AIM OF THE EXERCISE>
The entries that follow should come back exactly, with no pictures among them.

EXERCISE INPUTS>
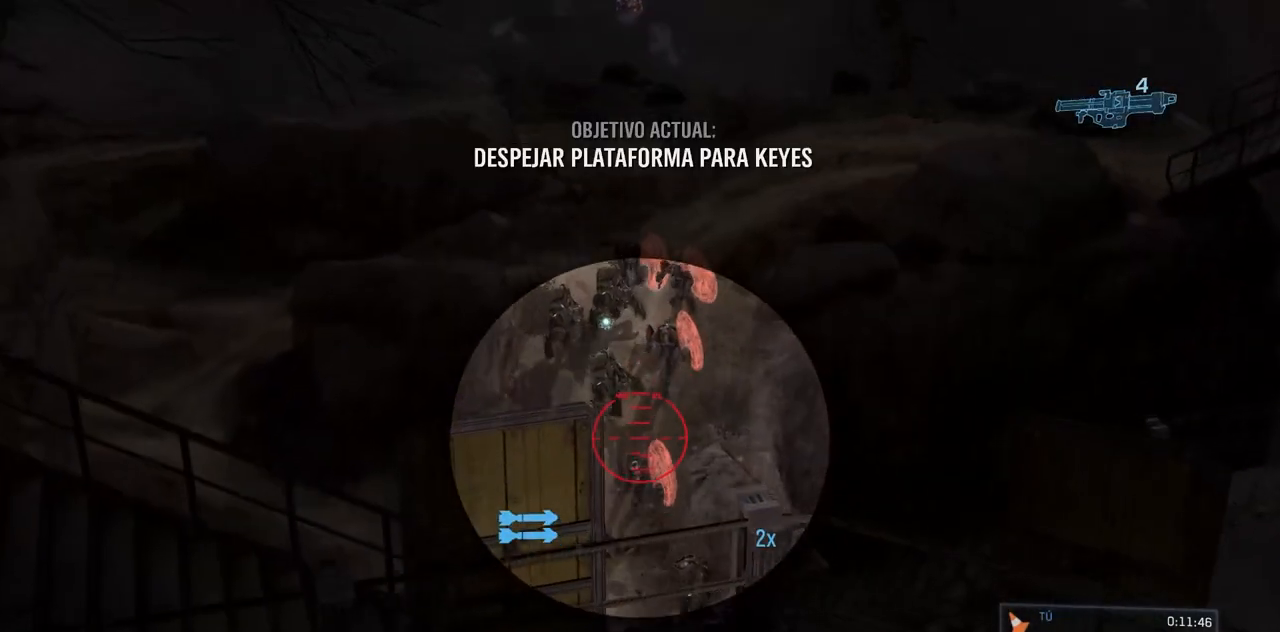
{"buttons": [], "left_stick": "up-left", "right_stick": "center", "events": [[151, "R2", "down"], [234, "right_stick", "center"], [284, "R2", "up"], [317, "Y", "down"], [317, "left_stick", "up-left"], [434, "Y", "up"]]}
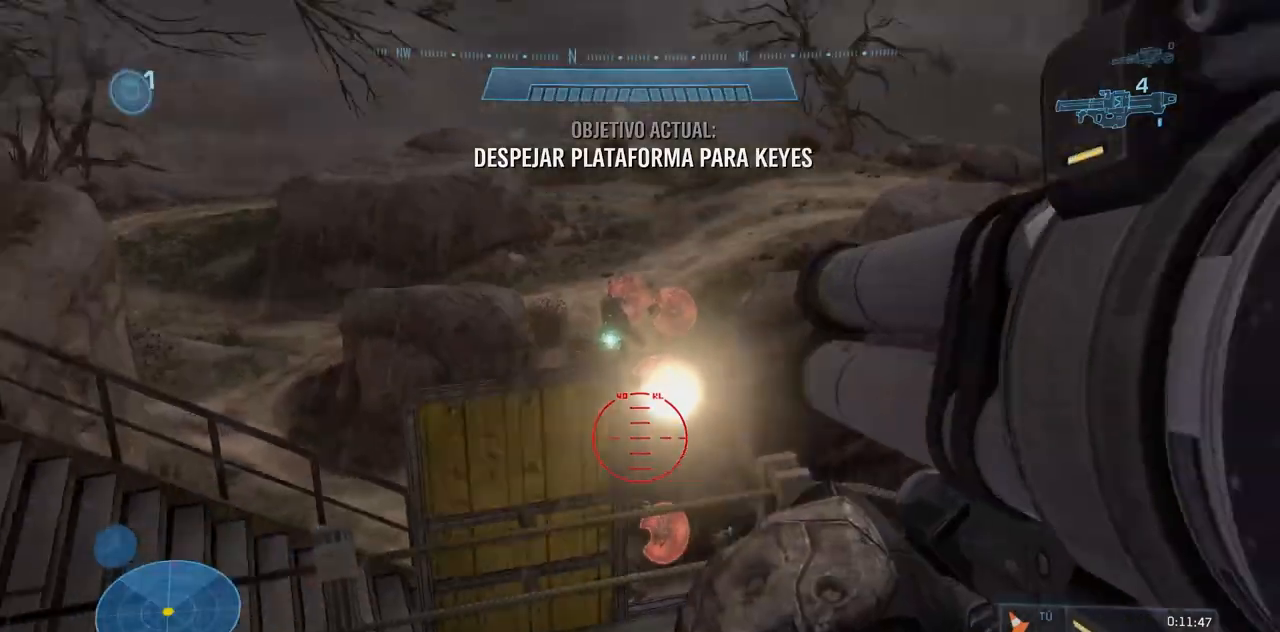
{"buttons": [], "left_stick": "up-left", "right_stick": "center", "events": []}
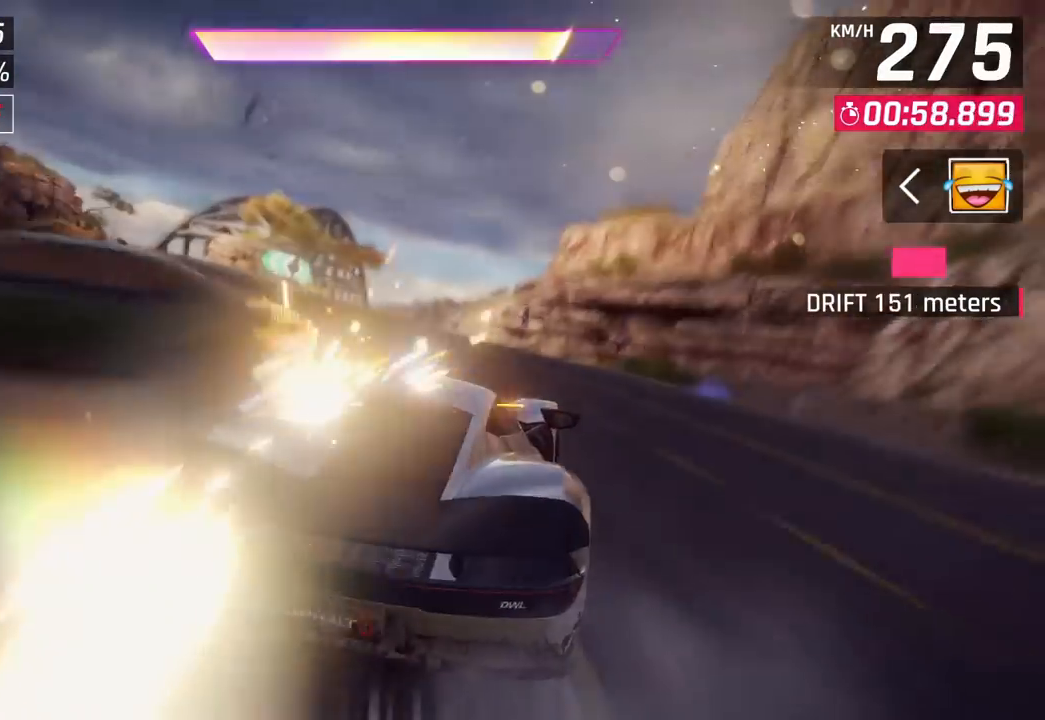
Gameplay with a controller (PlayStation layout); each line is a JSON object with the inputs held at the frame after it. "events" lists button and stick changes between this image and that frame as [ms after this image, input, new state], when the widget could be followed in between.
{"buttons": [], "left_stick": "center", "right_stick": "center", "events": [[367, "CIRCLE", "down"], [450, "CIRCLE", "up"]]}
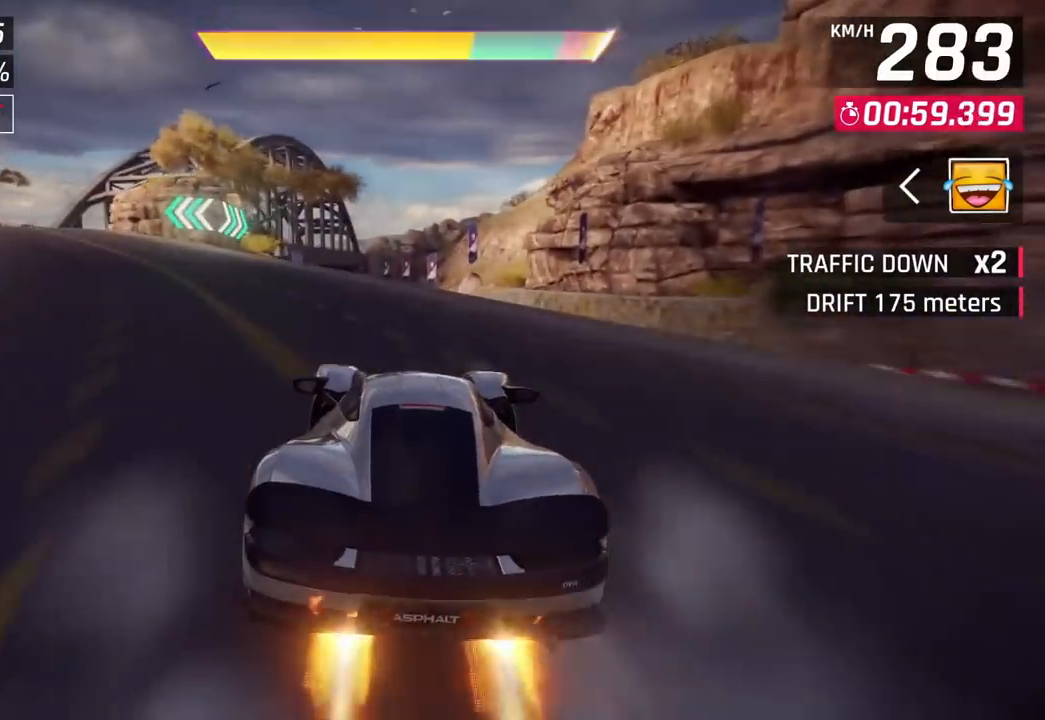
{"buttons": [], "left_stick": "center", "right_stick": "center", "events": [[33, "CIRCLE", "down"], [117, "CIRCLE", "up"], [183, "CIRCLE", "down"], [433, "CIRCLE", "up"]]}
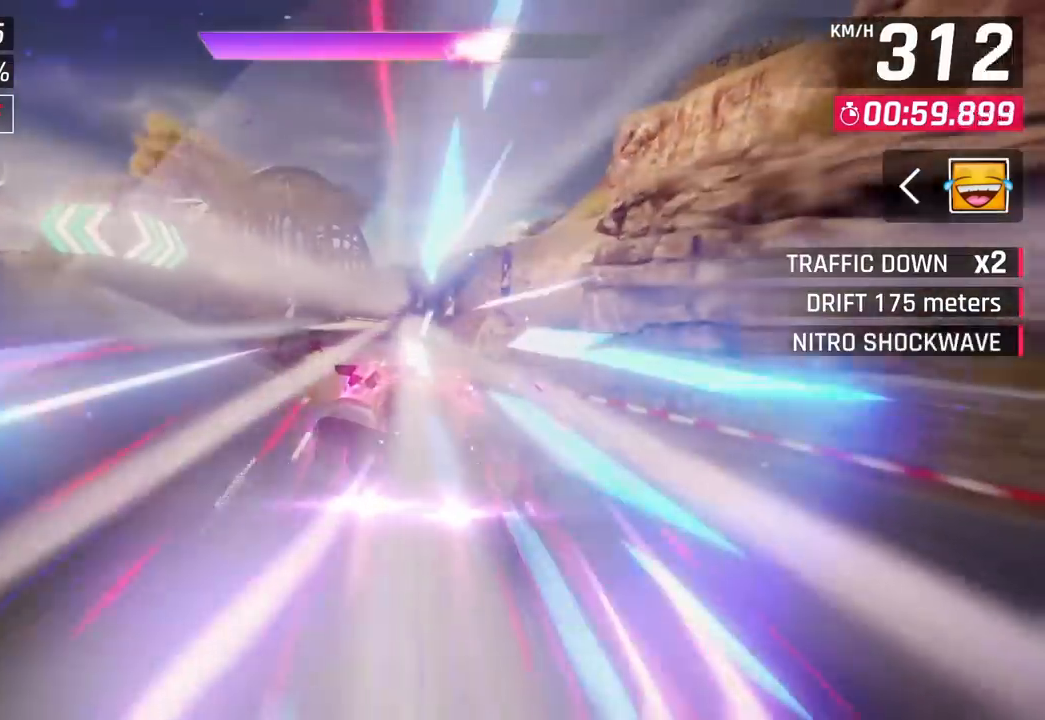
{"buttons": [], "left_stick": "left", "right_stick": "center", "events": [[100, "left_stick", "left"]]}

OUTPUT OF THE EXERCISE>
{"buttons": [], "left_stick": "up-left", "right_stick": "center", "events": [[151, "R2", "down"], [234, "right_stick", "center"], [284, "R2", "up"], [317, "Y", "down"], [317, "left_stick", "up-left"], [434, "Y", "up"]]}
{"buttons": [], "left_stick": "up-left", "right_stick": "center", "events": []}
Gameplay with a controller (PlayStation layout); each line is a JSON object with the inputs held at the frame after it. "events" lists button and stick changes between this image and that frame as [ms after this image, input, new state], when the widget could be followed in between.
{"buttons": [], "left_stick": "center", "right_stick": "center", "events": [[367, "CIRCLE", "down"], [450, "CIRCLE", "up"]]}
{"buttons": [], "left_stick": "center", "right_stick": "center", "events": [[33, "CIRCLE", "down"], [117, "CIRCLE", "up"], [183, "CIRCLE", "down"], [433, "CIRCLE", "up"]]}
{"buttons": [], "left_stick": "left", "right_stick": "center", "events": [[100, "left_stick", "left"]]}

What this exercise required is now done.